Mentioned in “Digital Humanities Research Part 1: Organizations & Code” (Bessette, Inside Higher Ed, January 10, 2012)


This morning at the DH Commons workshop, I served on the panel “How to Get Started in Digital Humanities.” (See Twitter hashtags #dhcom and #mla12.) After sitting between the fabulous Amanda French and inimitable Julia Flanders, we broke into table sessions for two rounds. Much to my surprise and glee, both sessions were filled (over-filled, even) with various levels of the DH curious and skilled alike. After brief introductions, it became obvious that we need a dynamic portal for storing, archiving, demonstrating, and evaluating digital pedagogy — beyond a print text. During the in-between conversations, the attendees wanted more — more information, more access, more experts, more informal chatting about all levels of digital pedagogy. Below is a sketchy list of needs, desires, curiosities from both sessions:

  • integrating digital skills into the curriculum of a single class (how-to?)
  • desire for a community of dh pedagogues
  • creating a community in the classroom using digital tools
  • integrating large digital projects into the course (where students create/build in conjunction with the disciplinary content)
  • create digital projects that are accessible to and useful for public audiences (scholars and more)
  • creating a DH methods course
  • creating an Intro to DH course (and the subsequent levels of courses after that)
  • build an archive in the course of the semester
  • creating a DH major outside disciplinary boundaries
  • articulating transferrable skills between traditional and digital assignments, i.e., critical thinking
  • discover a vocabulary for articulating the value of digital skills to students (that’s comparable to what they already know)
  • cross-disciplinary undergraduate teams for digital projects
  • introducing faculty (slowly) to the efficacy of using digital tools in the classrom
  • teach digital critical editing skills
  • teach TEI (or other mark-up language)
  • scaffolding digital assignments
  • focusing on project-based learning
  • creating archives (with students) to expose public to invisible languages and authors (Chicana authors)
  • incorporating social networking and e-literature assignments
  • expand the digital toolbox (for a faculty member)
  • create digital project (art) that exists beyond the classroom experience
  • interactive assignments
  • concern about using laptops in the classroom & lack of deep attention
  • blogging about pedagogy
  • having students move beyond theorizing and get the building the stuff

I did my best to lay out the various levels of digital pedagogy (see this video from THATCamp Pedagogy with my undergraduate, Pollyanna), and we did a lot towards identifying resources.

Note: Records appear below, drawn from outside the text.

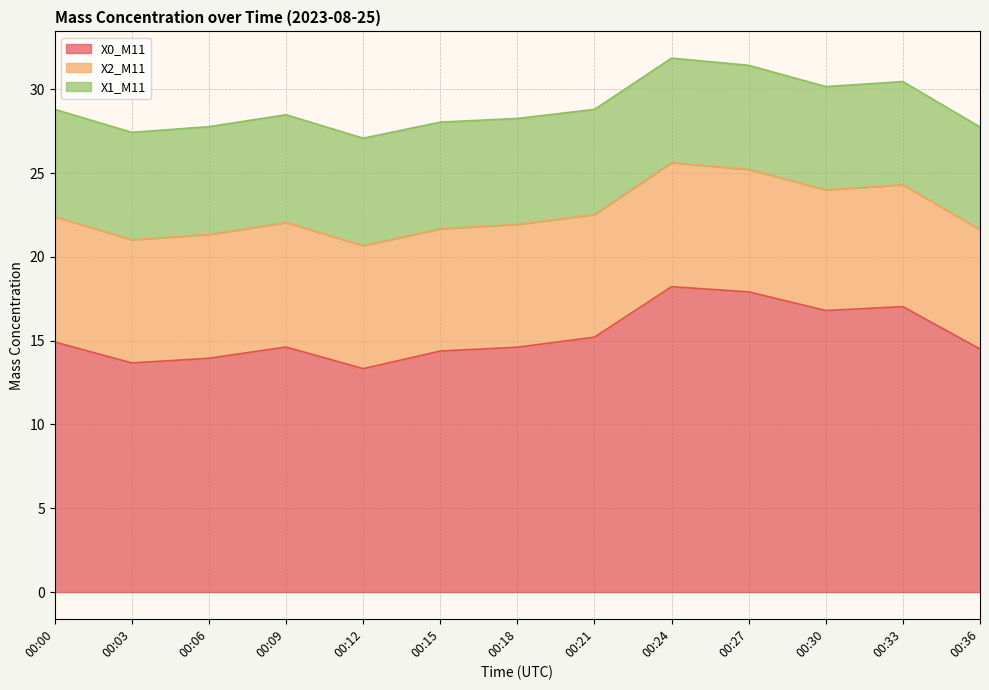

At which label does X1_M11 reach its peak?

00:06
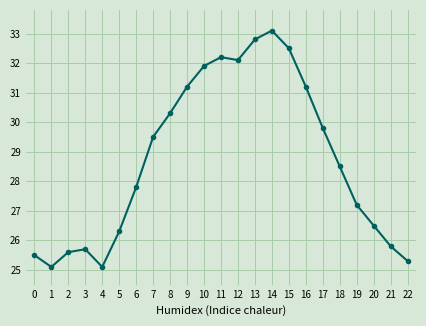

True or false: the data shows 32.1 at 12.

True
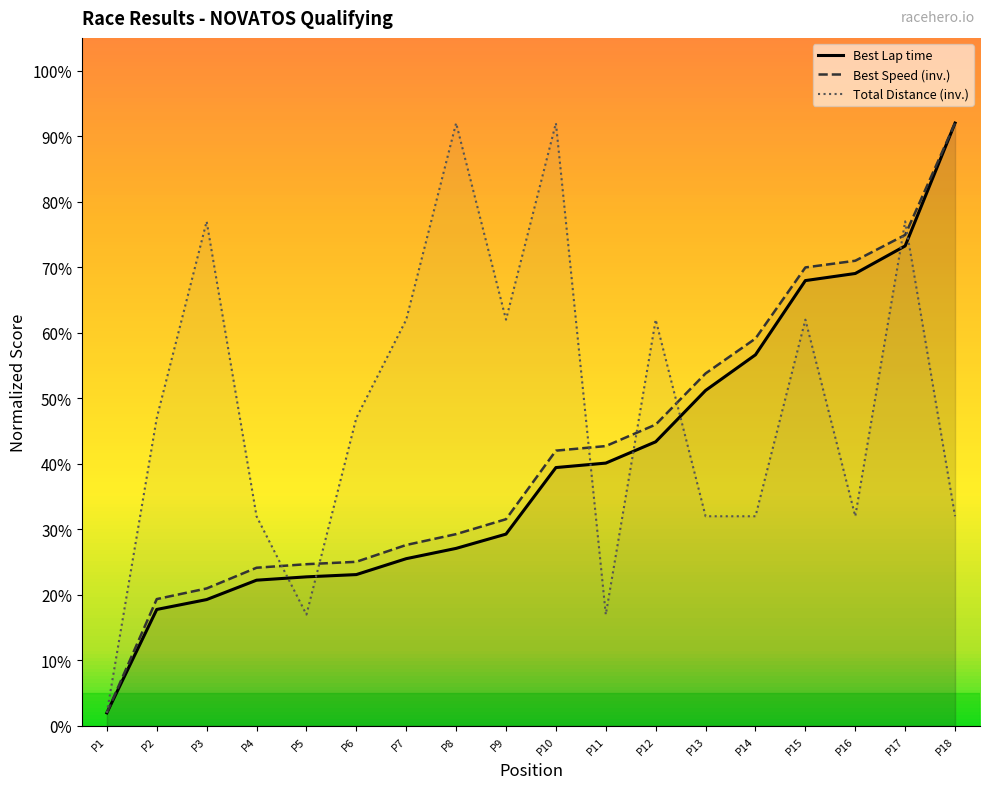

What is the average value of the Best Lap time series?

40.1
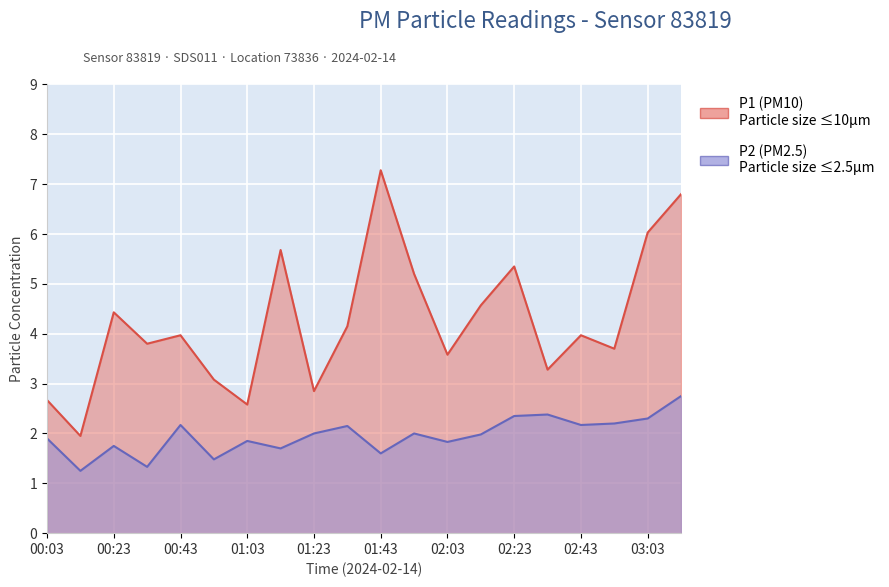

How many interior local valleys does the P2 series have?

7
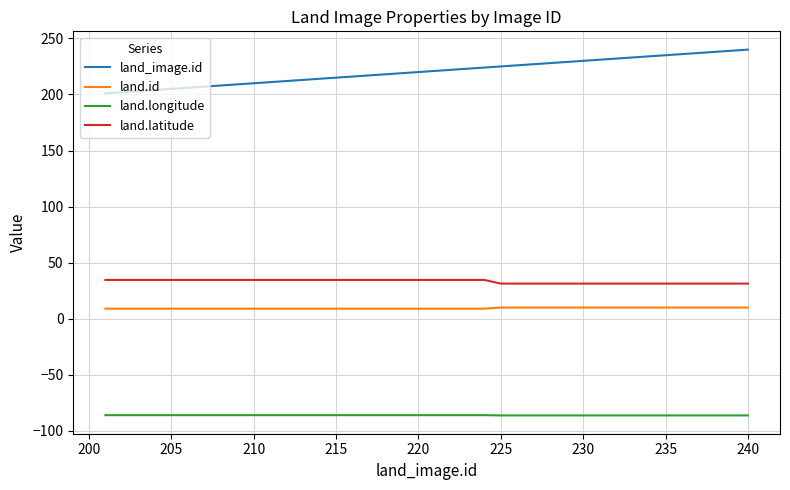

Rank the series by their maximum value, from lowest to highest.

land.longitude, land.id, land.latitude, land_image.id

I promised to email these resources to all of them, but it might better if I put them here.  And, this is by no means a complete list, just some rudimentary things off the top of my head scribbled while I come down from the sessions and sit in on another MLA panel (the very start of the convention).

On your own campus, try to find examples of digital pedagogy in other departments and disciplines. Often, other departments are already doing it and are happy to talk to your department about using digital tools in the classroom. (Plus, they’ve already beta-tested it for students; use it!). Snoop around your libraries and librarians. They’ve been at the forefront of digital use for years. Composition & Rhetoric studies have also been engaged in digital pedagogy for at least thirty years. If your on-campus teaching and learning center has an Instructional Technologist, yank on that person for all he/she is worth. If you hold the purse strings, invest in this person. It will be worth your while.

We’ve come a long way since last year’s Future of DH panel organized by Kathleen Fitzpatrick. It seems that digital pedagogy no longer needs a champion. Lots of people are vocal about their successes and failures in using digital tools, crafting Introducing Digital Humanities courses, building student-driven projects, and more. Please add more in the comments section here. (Because I’m an archivist, I’m a bit chagrined that I couldn’t capture everything and convey everything to everyone — can you say mal d’archive?)

Rock on with your bad selves.

Edit (1/7/12): The workshop was attended by Professor Pannapacker, who wrote up an interesting piece for the Chronicle of Higher Education on the MLA and DH with specific reference to the pedagogy session and some of the above references.